__PROBLEM DETAILS__
Please return every line of the records that contains the word "ordures".

__EXERCISE INPUT__

Content starts

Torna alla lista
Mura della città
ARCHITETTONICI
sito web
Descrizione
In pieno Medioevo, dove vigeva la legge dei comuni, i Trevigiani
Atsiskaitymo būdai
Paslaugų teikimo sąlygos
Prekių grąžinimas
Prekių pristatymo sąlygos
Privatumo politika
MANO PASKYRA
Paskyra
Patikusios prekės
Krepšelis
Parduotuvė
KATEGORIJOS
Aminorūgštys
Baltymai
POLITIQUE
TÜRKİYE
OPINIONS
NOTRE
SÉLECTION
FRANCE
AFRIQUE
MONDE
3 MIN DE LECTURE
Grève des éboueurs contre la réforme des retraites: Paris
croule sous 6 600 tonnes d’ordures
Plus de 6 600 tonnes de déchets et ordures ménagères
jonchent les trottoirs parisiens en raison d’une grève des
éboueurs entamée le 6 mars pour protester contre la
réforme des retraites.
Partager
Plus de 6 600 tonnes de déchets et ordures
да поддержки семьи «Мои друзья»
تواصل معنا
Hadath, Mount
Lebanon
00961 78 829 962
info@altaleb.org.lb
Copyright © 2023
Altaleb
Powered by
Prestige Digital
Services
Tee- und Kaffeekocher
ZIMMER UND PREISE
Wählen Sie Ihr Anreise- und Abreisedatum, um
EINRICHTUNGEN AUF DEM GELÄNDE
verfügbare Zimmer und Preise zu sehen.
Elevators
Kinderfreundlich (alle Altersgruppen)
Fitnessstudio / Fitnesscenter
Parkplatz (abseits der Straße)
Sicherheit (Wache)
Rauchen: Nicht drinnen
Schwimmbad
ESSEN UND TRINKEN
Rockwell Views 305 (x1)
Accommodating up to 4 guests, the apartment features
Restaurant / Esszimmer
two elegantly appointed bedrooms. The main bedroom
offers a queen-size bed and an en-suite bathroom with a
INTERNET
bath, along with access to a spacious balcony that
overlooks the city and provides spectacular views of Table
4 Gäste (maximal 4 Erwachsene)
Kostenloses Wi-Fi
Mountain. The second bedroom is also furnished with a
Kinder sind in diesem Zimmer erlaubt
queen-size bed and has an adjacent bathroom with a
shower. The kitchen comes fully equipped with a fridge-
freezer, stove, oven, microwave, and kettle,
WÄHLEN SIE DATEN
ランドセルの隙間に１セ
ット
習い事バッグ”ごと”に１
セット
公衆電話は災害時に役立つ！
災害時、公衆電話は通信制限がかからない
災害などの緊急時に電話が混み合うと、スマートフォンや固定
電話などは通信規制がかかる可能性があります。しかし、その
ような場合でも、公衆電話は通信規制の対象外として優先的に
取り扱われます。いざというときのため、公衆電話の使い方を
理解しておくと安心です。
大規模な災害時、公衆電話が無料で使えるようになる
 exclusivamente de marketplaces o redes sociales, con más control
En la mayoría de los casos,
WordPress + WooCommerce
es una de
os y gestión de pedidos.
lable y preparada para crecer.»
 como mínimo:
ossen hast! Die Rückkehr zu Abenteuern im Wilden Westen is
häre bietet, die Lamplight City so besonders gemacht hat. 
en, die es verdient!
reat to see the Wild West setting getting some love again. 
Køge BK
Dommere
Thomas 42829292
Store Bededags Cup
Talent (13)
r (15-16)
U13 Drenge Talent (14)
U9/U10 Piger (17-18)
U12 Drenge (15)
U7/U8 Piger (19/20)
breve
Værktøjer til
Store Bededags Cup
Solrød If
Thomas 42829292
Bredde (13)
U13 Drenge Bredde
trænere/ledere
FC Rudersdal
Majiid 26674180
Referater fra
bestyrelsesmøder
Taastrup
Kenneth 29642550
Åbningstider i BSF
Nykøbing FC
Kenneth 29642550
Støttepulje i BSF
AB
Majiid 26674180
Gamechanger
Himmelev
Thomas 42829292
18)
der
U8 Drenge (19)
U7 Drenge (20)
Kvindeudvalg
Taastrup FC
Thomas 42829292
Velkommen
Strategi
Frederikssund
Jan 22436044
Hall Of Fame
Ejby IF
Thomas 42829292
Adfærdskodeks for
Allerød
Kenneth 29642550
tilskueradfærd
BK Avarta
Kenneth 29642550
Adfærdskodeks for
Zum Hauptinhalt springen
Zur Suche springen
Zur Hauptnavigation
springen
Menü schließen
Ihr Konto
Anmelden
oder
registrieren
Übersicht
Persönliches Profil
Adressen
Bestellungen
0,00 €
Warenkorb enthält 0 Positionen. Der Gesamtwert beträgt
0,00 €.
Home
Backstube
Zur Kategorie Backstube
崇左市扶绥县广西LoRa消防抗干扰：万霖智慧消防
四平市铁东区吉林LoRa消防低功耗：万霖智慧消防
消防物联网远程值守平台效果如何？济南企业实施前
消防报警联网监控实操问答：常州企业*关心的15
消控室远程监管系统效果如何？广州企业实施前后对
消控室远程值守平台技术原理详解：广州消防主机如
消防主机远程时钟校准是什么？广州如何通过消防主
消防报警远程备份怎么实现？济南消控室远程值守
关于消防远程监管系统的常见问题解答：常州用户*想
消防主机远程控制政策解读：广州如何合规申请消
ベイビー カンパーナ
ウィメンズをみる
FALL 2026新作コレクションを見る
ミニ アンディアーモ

Content ends

__SOLUTION TO THE PROBLEM__
croule sous 6 600 tonnes d’ordures
Plus de 6 600 tonnes de déchets et ordures ménagères
Plus de 6 600 tonnes de déchets et ordures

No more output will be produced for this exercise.